Authorities should give out warnings rather than impose fines in the first year of implementation of the General Data Protection Regulation, the Chamber of Small and Medium Enterprises (GRTU) said.

The European Union’s General Data Protection Regulation (GDPR) came into effect on Friday. It increases privacy for individuals and aims to ensure that personal data gathered is done lawfully and with the individuals’ full consent.

The new regulation also gives authorities more power to act on those who do not comply.

In this regard, local authorities are now able to impose harsher fines with up to four per cent of annual turnover or €20 million, the GRTU said.

The chamber insisted that businesses needed to be given more time to fully implement the regulation, adding that the legislation was “cumbersome”.

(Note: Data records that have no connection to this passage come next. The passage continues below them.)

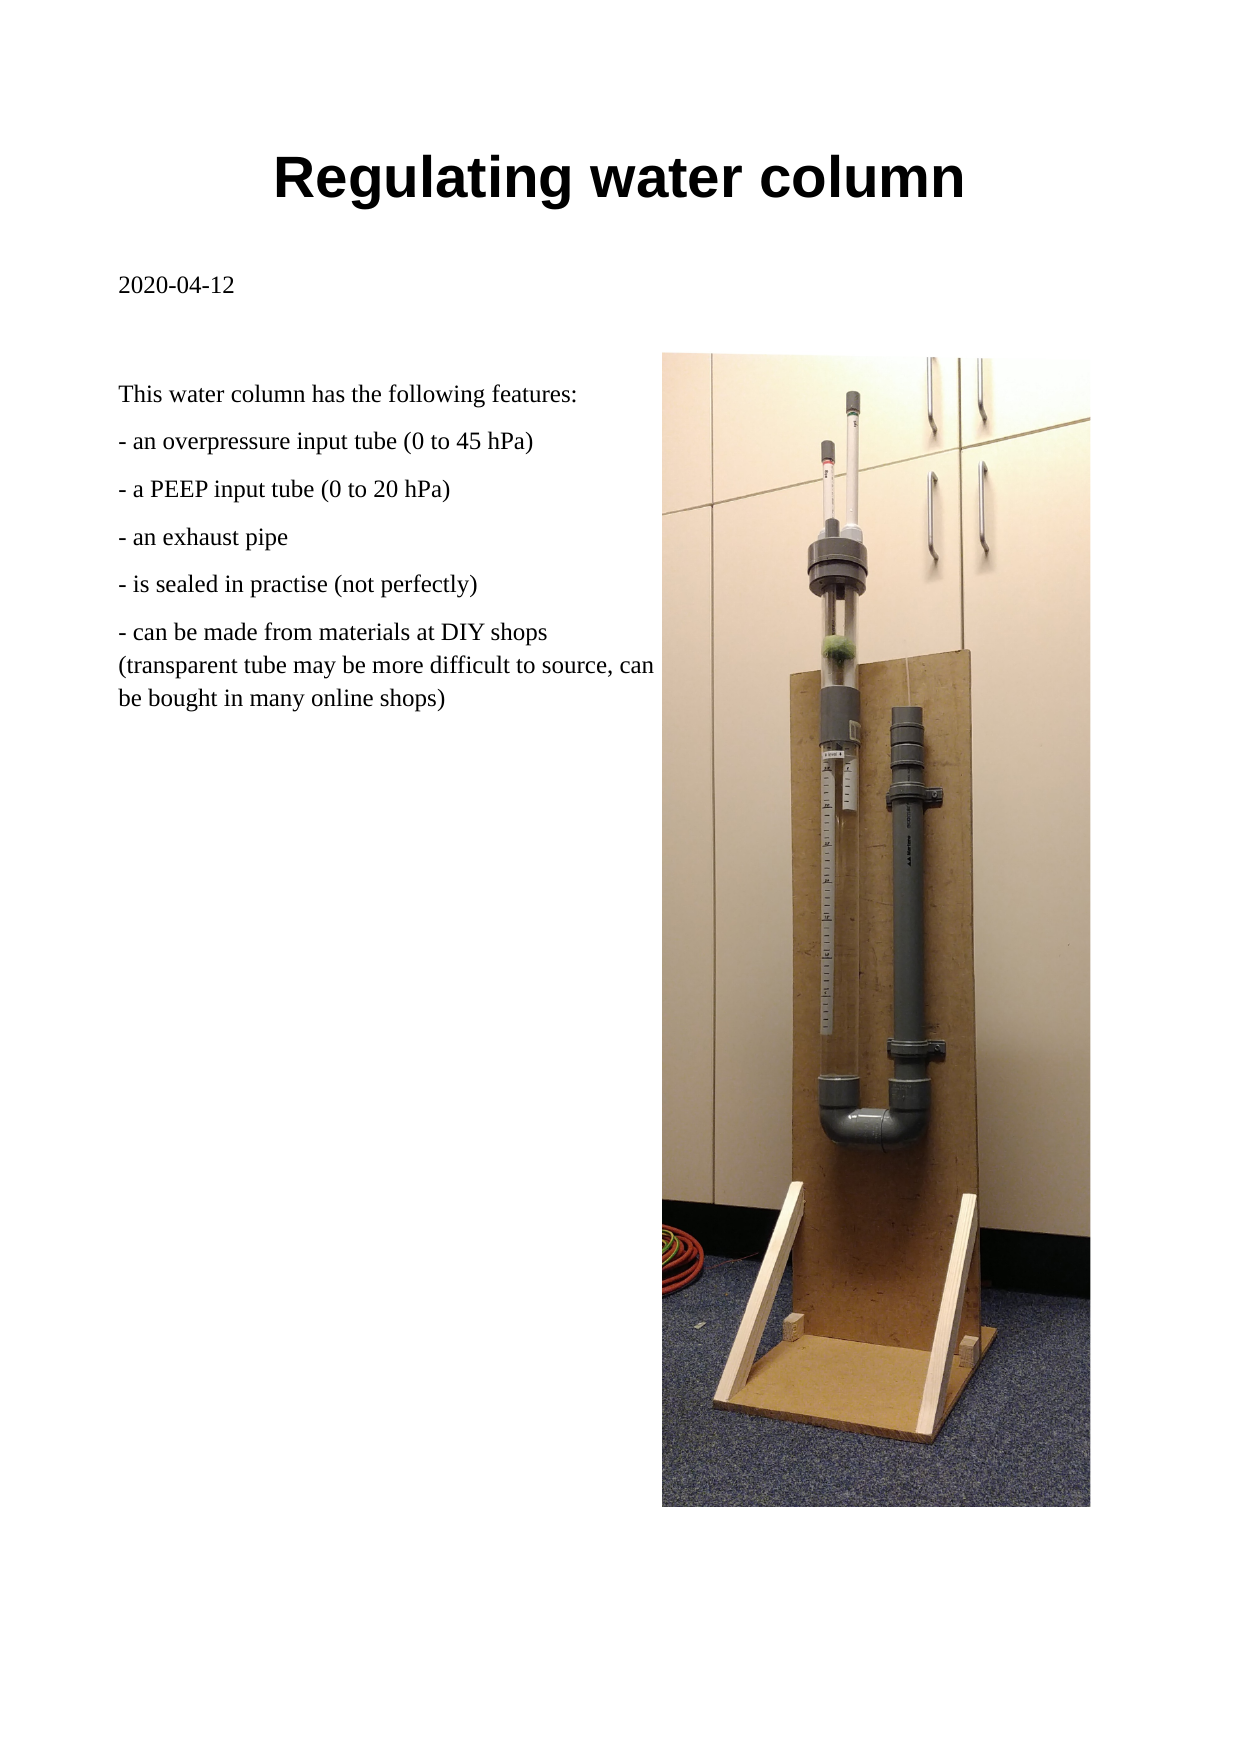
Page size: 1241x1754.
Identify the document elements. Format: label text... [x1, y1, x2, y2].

text - is sealed in practise (not perfectly) [118, 569, 662, 598]
text [1091, 569, 1122, 598]
text This water column has the following features: [118, 379, 662, 407]
text [1091, 617, 1122, 712]
text [1091, 474, 1122, 503]
text - a PEEP input tube (0 to 20 hPa) [118, 474, 662, 503]
text [1091, 522, 1122, 550]
text 2020-04-12 [118, 270, 1122, 299]
picture [662, 351, 1091, 1507]
text - can be made from materials at DIY shops (transparent tube may be more difficult to source, can be bought in many online shops) [118, 617, 662, 712]
text - an overpressure input tube (0 to 45 hPa) [118, 426, 662, 455]
text - an exhaust pipe [118, 522, 662, 550]
text [1091, 426, 1122, 455]
title Regulating water column [118, 143, 1122, 210]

READ: High-profile US news sites blocked for EU users as GDPR comes into force

It fails to make a distinction between small and medium enterprises

“It fails to make a distinction between small and medium enterprises (SMEs) and larger organisations,” the GRTU said.

The regulation was also very subjective and, in many ways, open to interpretation.

“Although the GRTU believes that its members are doing their best to comply with this regulation, one cannot expect business to become fully compliant right from the start,” it said.

The GRTU said that it has organised a series of information sessions, seminars and conferences for its members in order to prepare for the regulation.

“Through these seminars, members were given the necessary information and tools to bring their business in line with this regulation,” it said.

However, the new regulation was still “not the easiest to comply with”, the organisation lamented on Friday.